3. Some regions are more prone to vintage vagaries than others: The extremes on either end of cool and warm climates tend to have harsher quality swings due to vintage attributes.
So where does that leave you – the wine lover who doesn’t want to become an encyclopedia of wine arcana? Remember that vintage charts are helpful but not the total solution (there are many available for free on the internet.) Wine is subjective and one man’s gem is another’s kitchen sink swill. Learn to trust both your palate and the palate and experience of your local wine merchant but only if you know that they taste the wines that they carry – supermarkets are not your best bet because they carry way too many wines to have tasted through even a fraction of them – if they are allowed to taste at all! The most important rule of course is that your palate is your guide – you may enjoy a particular style of wine that others find uninteresting for one or more reasons.
Vintage matters more than most are willing to admit – just ask any winemaker who has lost an entire crop or benefited from a perfect year in the vineyard. Better yet, find identical bottles from the same vineyard and producer (not mass produced juice) but with different vintages and see for yourself how different vintages can be side by side – you’ll "get it" immediately.
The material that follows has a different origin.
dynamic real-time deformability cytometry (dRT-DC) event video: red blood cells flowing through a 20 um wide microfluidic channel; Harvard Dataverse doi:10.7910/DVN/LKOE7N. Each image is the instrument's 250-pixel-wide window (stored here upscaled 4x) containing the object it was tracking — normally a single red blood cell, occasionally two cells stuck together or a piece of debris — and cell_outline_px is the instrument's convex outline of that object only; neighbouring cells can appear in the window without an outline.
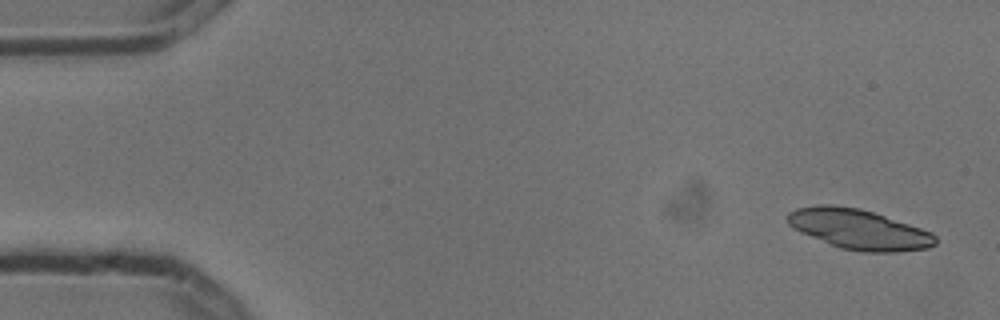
{"species": "common noctule bat (a hibernating species)", "species_latin": "Nyctalus noctula", "temperature_condition": "cold", "stored_images_in_passage": 10, "camera_frame_rate_fps": 3000, "um_per_image_px": 0.085, "animal": {"sex": "male", "body_mass_g": 13.3}, "frame": {"image": 1, "passage_image": 1, "time_ms": 0.0, "image_size_px": [1000, 320], "cell_outline_px": [[936, 244], [928, 248], [896, 252], [860, 252], [840, 248], [800, 232], [788, 224], [788, 212], [796, 208], [816, 204], [832, 204], [860, 208], [932, 232], [936, 236]], "centroid_in_image_um": [72.98, 19.49], "position_along_channel_um": 12.0, "area_um2": 34.45}}
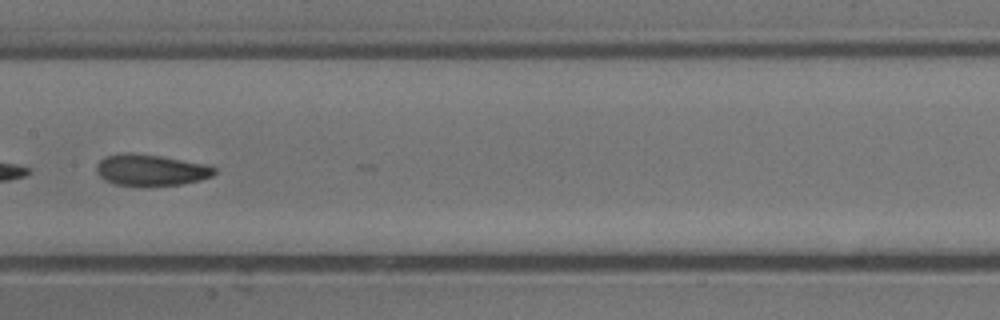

After all – wine is supposed to be interesting! Don’t let those corporate swill-producers con you into thinking that the wine they make is supposed to be the only vision of perfect wine with each and every passing vintage. If they don’t take the risk of producing a truly great wine at the expense of having an off year, well… they are NOT your friend and they do NOT make good wine – they make a commodity, like tires or relay switches or gum and where’s the romance and excitement in that?
Vintage matters more now than ever; pay attention to it and you’ll reap your rewards over and over again.